Contrast this with the two questions that they were inspired by (they're not the same):
Is the Saltwater Float represented in this question a good way to test for loaded dice?
This is a question asking if a dice-testing method that's been talked about in the RPG community is actually practically useful for RPG players to test their RPG dice with. That's automatically miles more RPG content than the gallium float question, which has no background in RPG discussion and no apparent practical application to RPGs specifically — it is, as you say, just motivated by a desire to learn more about testing dice.
Worse, it requires expertise that cannot be expected to be inherent to RPG experience. While saltwater floats, by virtue of the method being discussed within the broader RPG community means that it's obvious that RPG community members will have practical experience with it, a gallium (or other float) has no precedent in the RPG community, and therefore there's no reason to believe that RPG experience would be relevant to being able to answer the question. (In fact, it turned out that material science is what was needed to answer that question.)

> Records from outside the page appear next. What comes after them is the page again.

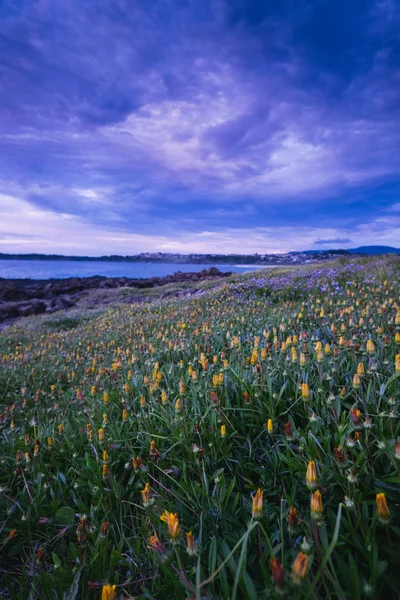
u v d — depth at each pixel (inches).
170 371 154.7
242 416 103.2
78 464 110.9
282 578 42.0
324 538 54.3
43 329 701.9
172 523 51.9
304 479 77.9
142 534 79.0
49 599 67.1
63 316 863.7
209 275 2039.9
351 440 71.1
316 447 82.4
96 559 73.2
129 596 61.6
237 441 99.4
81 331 534.6
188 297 666.2
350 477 62.6
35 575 77.3
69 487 101.3
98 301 1320.1
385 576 51.2
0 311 1125.7
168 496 87.7
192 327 290.0
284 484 82.9
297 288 470.3
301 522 62.9
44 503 98.1
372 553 51.9
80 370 249.6
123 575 73.8
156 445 103.1
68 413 164.9
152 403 125.0
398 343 120.5
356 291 358.0
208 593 54.1
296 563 40.8
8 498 95.1
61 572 70.4
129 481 94.0
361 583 52.6
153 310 605.3
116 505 89.1
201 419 104.3
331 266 790.5
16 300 1535.4
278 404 105.0
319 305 297.9
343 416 88.6
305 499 75.5
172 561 67.1
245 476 89.2
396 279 382.0
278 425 101.1
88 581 70.3
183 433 100.5
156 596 64.6
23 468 108.3
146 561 73.7
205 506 78.6
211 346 196.4
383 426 82.7
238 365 137.3
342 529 64.4
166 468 97.1
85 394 183.6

Even if it luckily turns out that some user here can answer an non-RPG question based on their non-RPG expertise, that's insufficient — we also need to expect that our community of voters are sufficiently expert in the answer to vote knowledgeably on the answer.

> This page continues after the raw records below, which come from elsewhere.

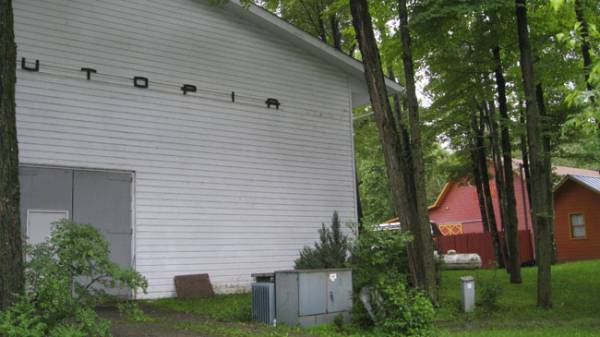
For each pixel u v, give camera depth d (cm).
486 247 3119
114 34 1439
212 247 1525
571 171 3769
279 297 1055
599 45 1045
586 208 3262
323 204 1783
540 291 1402
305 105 1795
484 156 2609
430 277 1302
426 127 2212
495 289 1370
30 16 1316
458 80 1831
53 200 1295
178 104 1522
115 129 1405
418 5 1423
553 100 2089
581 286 1722
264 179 1659
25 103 1283
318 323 1034
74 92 1355
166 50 1523
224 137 1596
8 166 736
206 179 1543
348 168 1867
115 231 1373
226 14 1655
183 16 1570
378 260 1002
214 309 1238
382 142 1371
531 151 1434
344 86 1909
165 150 1480
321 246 1316
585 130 744
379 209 4434
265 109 1697
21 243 738
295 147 1747
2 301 700
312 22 2550
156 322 1030
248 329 966
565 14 1529
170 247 1451
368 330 1005
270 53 1738
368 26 1406
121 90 1428
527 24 1578
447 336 980
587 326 1141
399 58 1820
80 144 1348
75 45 1373
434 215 4484
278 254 1652
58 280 696
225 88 1620
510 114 2264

Does microwaving a die significantly alter its balance?
This one has slightly less obvious RPG context, but it gets that benefit of the doubt mentioned at the beginning of this post. It cites a “a rumor online a long time ago” — readers will presume that, since the question is being brought here, that rumour was in the context of RPGs or within the RPG community, and therefore RPGers are particularly likely to have been exposed to the rumour and need it examined.
It's more borderline than the original saltwater float question, because it's only a very thin and implied connection to RPGs, but it was lucky and didn't get looked at too hard at the time. (Ironically, all these questions are under the microscope now because of the attention brought to them.) As a sense of how borderline it is, we have one mod who's inclined to close it; one who's inclined to reopen it; and another who's right on the fence and wouldn't object to it being open, but also wouldn't object to it being closed. It's very borderline. But as long as it flew under the radar, it didn't get looked at too closely and it wasn't important to get it “right”.

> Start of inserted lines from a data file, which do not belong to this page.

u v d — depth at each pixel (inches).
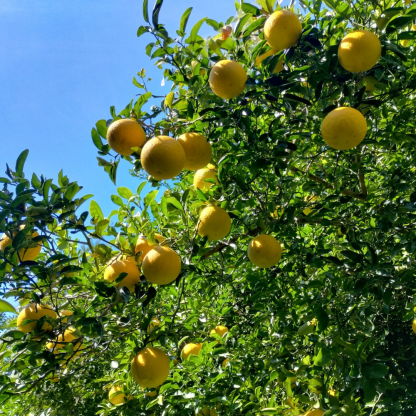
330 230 49.7
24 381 39.8
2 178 36.4
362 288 38.6
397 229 44.8
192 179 49.8
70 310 43.8
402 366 67.4
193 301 52.9
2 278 35.5
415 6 37.3
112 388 52.7
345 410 35.2
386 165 53.4
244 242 51.3
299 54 39.4
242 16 43.8
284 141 41.0
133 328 42.3
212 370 49.2
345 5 39.1
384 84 40.6
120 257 42.2
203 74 45.5
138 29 41.5
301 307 46.0
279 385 48.3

So the questions that these are being modelled on are inherently different: while the earlier questions were rooted in RPG-related discussions out there in the RPG-playing community, which gave them RPG-related context enough to have demonstrable or presumed RPG topicality, these new questions aren't rooted that way. They're just derived from the other questions themselves, just hypothetical and untested idea extensions, with no origin in actual ideas rooted in the wider RPG community.
We've been here many times before
This debate on where to draw the line isn't new. The flawed idea that if one question about a thing isn't off topic then all questions about that thing must be on topic isn't new, but is still no less flawed.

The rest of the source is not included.